# INSTRUÇÕES
1 > Redigite o texto sobre a reciclagem de notebooks, tudo o que vai de "Se não tiverem" até "neurológicos ao câncer.".
2 > Diga se cada afirmação abaixo está de acordo com o texto sobre a reciclagem de notebooks, respondendo sim ou não e citando as palavras do texto que decidem a questão.
(a) O centro de Guarulhos recebeu mais notebooks do que desktops em 2009.
(b) Segundo o gerente de resíduos da Reciclo Metais, 98% de um notebook podem ser reaproveitados na reciclagem.
(c) A reciclagem de materiais eletrônicos pode ser feita por qualquer pessoa.
3 > Dê continuidade ao texto sobre a reciclagem de notebooks a partir da última frase apresentada.

# TRECHO DO TEXTO
^^^^^^^^

O volume de notebooks vem aumentando, mas ainda não é muito representativo. O Centro de Recondicionamento de Computadores Oxigênio, em Guarulhos, na Grande São Paulo, recebeu 149 notebooks para reparo e reciclagem em 2009, frente a 2 500 desktops. “O número é baixo, pois o crescimento de venda dos notebooks é recente. Mas em um período de três anos devem começar a chegar mais”, afirma Rita de Cássia Marques, coordenadora do centro. Para ela, a tendência é de que a vida útil dos equipamentos seja reduzida, o que implica maior descarte. Segundo Ronylson Freitas, gerente de resíduos da Reciclo Metais, parceira do Cedir-USP, 98% de um notebook podem ser reaproveitados na reciclagem. Os 2% restantes se perdem no processo, mas não chegam a poluir o ambiente se forem tratados.

Se não tiverem o destino das recicladoras, os notebooks podem contaminar o solo, o ar e a água, principalmente se forem misturados ao lixo comum e descartados em aterros sanitários. A reciclagem dos materiais eletrônicos também requer cuidados e não pode ser feita por qualquer pessoa. As empresas precisam de tecnologia de isolamento e neutralização de resíduos, pois há materiais altamente prejudiciais à saúde. Durante o derretimento de metais, para separá-los de uma placa, substâncias como os retardantes de chamas se desprendem e atingem o corpo humano. As possíveis consequências vão de problemas neurológicos ao câncer.

^^^^^^^^

# TRECHOS DO MATERIAL

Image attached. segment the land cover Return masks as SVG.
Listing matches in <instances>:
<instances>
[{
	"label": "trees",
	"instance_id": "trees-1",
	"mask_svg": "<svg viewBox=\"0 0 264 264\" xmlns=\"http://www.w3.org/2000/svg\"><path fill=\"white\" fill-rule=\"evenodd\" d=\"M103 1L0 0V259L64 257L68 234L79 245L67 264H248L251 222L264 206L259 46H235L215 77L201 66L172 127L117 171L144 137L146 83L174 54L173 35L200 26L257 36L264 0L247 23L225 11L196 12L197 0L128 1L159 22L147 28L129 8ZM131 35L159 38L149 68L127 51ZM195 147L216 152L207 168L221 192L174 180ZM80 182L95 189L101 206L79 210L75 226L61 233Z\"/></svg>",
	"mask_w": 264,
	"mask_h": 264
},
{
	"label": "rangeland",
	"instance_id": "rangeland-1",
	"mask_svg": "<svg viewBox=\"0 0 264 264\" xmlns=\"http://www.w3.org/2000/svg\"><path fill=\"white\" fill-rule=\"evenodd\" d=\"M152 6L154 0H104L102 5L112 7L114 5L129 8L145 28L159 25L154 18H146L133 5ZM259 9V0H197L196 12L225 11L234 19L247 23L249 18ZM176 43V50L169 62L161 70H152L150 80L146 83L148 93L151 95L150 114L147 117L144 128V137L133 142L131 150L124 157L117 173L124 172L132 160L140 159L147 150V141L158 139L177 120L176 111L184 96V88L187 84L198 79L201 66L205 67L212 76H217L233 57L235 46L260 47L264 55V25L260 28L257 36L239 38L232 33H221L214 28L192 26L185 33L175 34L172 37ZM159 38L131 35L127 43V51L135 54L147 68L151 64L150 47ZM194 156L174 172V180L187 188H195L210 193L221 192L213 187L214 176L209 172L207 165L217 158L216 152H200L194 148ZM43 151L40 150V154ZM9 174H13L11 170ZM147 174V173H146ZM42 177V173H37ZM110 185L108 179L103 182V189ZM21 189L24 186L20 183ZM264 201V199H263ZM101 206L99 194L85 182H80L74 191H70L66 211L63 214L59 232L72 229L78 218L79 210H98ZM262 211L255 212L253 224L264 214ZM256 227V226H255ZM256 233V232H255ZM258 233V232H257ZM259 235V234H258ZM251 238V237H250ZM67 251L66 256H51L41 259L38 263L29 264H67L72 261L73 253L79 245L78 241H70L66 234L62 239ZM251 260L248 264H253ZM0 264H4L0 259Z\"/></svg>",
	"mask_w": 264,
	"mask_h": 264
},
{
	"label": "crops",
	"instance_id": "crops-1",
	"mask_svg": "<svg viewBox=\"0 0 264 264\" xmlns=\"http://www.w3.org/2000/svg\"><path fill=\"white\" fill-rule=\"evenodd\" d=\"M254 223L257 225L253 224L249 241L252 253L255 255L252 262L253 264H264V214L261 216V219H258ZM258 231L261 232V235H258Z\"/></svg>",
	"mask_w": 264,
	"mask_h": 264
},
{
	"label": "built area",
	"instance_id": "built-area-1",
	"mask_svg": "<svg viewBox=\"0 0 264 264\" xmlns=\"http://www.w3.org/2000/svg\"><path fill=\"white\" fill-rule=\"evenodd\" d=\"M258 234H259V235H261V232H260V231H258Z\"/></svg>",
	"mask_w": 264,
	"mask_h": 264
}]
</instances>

^^^^^^^^

# RESPOSTAS ESPERADAS
1 >
Se não tiverem o destino das recicladoras, os notebooks podem contaminar o solo, o ar e a água, principalmente se forem misturados ao lixo comum e descartados em aterros sanitários. A reciclagem dos materiais eletrônicos também requer cuidados e não pode ser feita por qualquer pessoa. As empresas precisam de tecnologia de isolamento e neutralização de resíduos, pois há materiais altamente prejudiciais à saúde. Durante o derretimento de metais, para separá-los de uma placa, substâncias como os retardantes de chamas se desprendem e atingem o corpo humano. As possíveis consequências vão de problemas neurológicos ao câncer.

2 >
(a) Não: "recebeu 149 notebooks para reparo e reciclagem em 2009, frente a 2 500 desktops".
(b) Sim: "98% de um notebook podem ser reaproveitados na reciclagem".
(c) Não: "não pode ser feita por qualquer pessoa".

3 >
Alternativas verdes de fábrica

De olho na onda ecológica e nos possíveis problemas futuros com o descarte, as empresas já estão investindo em aparelhos com menos compostos tóxicos. João Carlos Redondo, gerente de sustentabilidade da Itautec, conta que muitas fabricantes já vendem produtos no Brasil alinhados à proposta verde e a selos de qualidade como a Restrição de Certas Substâncias Perigosas (RoHS) e a Ferramenta de Avaliação Ambiental para Produtos Eletrônicos (Epeat). “Mesmo assim, elas mantêm no mercado, junto com os aparelhos ecológicos, linhas não atualizadas, cujos padrões fogem aos das certificações”, diz Redondo. A Itautec mantém um centro de reciclagem em sua sede de Jundiaí, no interior de São Paulo. Outras empresas, como Sony e Lenovo, lançaram notebooks e netbooks verdes, feitos com materiais reaproveitados. O Vaio W Eco, da Sony, que era um produto-conceito, ficou apenas dois meses nas prateleiras. “Vamos usar o aprendizado e parte das ações implementadas para o modelo na produção de outros notebooks”, diz Willen Puccinelli, gerente da linha Vaio.

Bateria

Hoje, as baterias são de lítio, metal menos tóxico que as ligas de níquel-cádmio. O baixo volume enviado para reciclagem dificulta a viabilidade do processo, que no Brasil é feito junto com o tratamento de resíduos industriais. A Suzaquim transforma as baterias em agregado para concreto, enquanto a Umicore exporta o material para a Europa, onde ele é reaproveitado.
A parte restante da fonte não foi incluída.